Saturday, May 28, 2016
I'm having so much fun doing these.
Having flashbacks of Smithsonian collection dinosaur models that I would feverishly horde.
The blue background is painted with an Azurite watercolor. There is a slight patterning to the surface that is fascinating me. Although its actually pretty mild.
This fossil within a foam or plaster mold. You can see it here at the museums official site. So it made me wonder how to resolve the surrounding areas of the painting.
I like what I did although it leads me so question the white boarders of the page. I actually am thinking of really defining the boarders so they look like a comic boarder. Its a debating I'm activating thinking about currently. I may have to try and experiment or two.
Friday, May 27, 2016
|Stegosaurus, Watercolor on Paper, 9"x12"|
Daniel Smith makes a line of watercolors that use semiprecious stones as pigments. I have been fascinated by them as they dry with an uneven/semi patterned finish to them. So I have been slowly collecting and using various tubes of them. It kind of scratched that itch of a dorky kid who grew up with a rock collection.
The dark purple in this painting is an Amathyst pigment. I was surprised that when it dried it had a sparkly finish to it; like I sprinkled glitter on the painting as it was drying. I was doing this with a two color complement in mind so the amethyst paint was in the entirety of the stegosaurus, almost all the yellows were darkened with the purple amethyst paint.
I was actually kind of horrified looking at it on my wall. It looked really silly but as I looked at it a bit more it began to grow on me. So I decided to do a few more in this purple/yellow method Making a series of sparkly dinosaurs.

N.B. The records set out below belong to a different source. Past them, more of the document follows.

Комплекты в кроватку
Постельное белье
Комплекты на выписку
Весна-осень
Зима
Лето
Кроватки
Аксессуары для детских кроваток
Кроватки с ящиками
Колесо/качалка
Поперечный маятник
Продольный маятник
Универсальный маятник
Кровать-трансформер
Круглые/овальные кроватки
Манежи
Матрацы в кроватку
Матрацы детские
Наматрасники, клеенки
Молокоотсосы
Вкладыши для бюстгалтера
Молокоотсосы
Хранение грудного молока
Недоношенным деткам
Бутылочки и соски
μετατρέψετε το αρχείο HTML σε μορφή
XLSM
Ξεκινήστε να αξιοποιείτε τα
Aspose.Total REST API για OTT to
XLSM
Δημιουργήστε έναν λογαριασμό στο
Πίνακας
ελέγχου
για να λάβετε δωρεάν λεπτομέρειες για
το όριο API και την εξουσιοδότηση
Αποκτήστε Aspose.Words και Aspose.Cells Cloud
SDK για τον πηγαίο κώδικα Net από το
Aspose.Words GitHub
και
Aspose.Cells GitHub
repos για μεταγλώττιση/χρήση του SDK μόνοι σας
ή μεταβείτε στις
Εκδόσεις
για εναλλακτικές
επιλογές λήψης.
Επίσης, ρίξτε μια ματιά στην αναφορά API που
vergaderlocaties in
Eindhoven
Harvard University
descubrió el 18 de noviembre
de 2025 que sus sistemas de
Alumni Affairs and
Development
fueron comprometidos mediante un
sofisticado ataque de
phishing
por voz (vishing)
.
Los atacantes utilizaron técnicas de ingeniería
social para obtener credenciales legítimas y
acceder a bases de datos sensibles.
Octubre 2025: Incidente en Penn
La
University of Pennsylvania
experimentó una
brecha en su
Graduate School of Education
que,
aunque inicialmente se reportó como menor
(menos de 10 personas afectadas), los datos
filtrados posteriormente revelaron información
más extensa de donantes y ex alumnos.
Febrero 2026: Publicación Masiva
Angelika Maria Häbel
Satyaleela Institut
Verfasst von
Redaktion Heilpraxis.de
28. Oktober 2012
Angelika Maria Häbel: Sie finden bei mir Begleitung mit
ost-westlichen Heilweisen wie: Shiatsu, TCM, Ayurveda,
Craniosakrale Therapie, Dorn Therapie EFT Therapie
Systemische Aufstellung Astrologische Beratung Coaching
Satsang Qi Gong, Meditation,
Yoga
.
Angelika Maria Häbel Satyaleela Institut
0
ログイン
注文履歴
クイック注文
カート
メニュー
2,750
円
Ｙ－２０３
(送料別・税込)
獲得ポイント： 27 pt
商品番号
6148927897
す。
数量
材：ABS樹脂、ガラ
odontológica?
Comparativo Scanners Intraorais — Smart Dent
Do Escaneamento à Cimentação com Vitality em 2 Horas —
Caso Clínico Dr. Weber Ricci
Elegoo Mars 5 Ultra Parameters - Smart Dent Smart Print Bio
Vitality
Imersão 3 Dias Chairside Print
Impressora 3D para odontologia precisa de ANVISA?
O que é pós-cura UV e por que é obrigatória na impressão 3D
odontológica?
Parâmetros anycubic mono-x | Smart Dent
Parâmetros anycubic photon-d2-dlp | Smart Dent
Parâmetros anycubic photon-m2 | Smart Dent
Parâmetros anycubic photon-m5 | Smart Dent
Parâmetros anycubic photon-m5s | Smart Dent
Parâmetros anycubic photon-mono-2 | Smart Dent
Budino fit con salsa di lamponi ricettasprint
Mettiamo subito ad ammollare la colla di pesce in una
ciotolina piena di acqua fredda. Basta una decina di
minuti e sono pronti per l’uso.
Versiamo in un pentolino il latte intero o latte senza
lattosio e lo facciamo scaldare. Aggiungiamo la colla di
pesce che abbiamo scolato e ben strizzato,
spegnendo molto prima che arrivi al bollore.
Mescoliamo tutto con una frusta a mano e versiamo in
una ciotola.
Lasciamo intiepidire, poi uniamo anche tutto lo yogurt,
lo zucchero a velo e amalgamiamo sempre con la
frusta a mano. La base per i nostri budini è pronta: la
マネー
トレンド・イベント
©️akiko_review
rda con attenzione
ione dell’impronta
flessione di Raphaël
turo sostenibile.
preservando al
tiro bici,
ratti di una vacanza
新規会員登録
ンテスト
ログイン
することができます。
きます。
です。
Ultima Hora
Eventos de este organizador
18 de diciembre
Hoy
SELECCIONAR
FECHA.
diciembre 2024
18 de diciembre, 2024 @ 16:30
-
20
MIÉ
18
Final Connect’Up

I'm kind of on a roll with these paintings my end goal is to do 10 of these dinosaur watercolors before I head back to Hawaii for the summer.
Thursday, May 26, 2016
|2016-05-19 Apkallu, Ink on Paper, 9"x12"|
This is an Eagle-Headed Apkallu. I just spent a few minutes on wikipedia looking up information about them. They seem to be analogous to angels or demigods.
My interest in the relief was completely Aethetic. Despite the stylization of the figure: the very strong definition of the muscles and the rigid pose of the figure. There is a lot of movement and life in the figure. Personally I think it has a lot to do with the repeated shapes and the organic lines that create the figure. Spending the a few hours working on this has given me a lot of respect for the form creation.
There were also and number of details that just fascinated me. The Apkallu has wristbands with what looks like wristwatches on them. The compass/sundial pattern mirrors some of the other patterns found throughout the relief.
I had to bolt out of the museum to get to the commencement ceremony for the class of 2016. It was a good trip to the MET.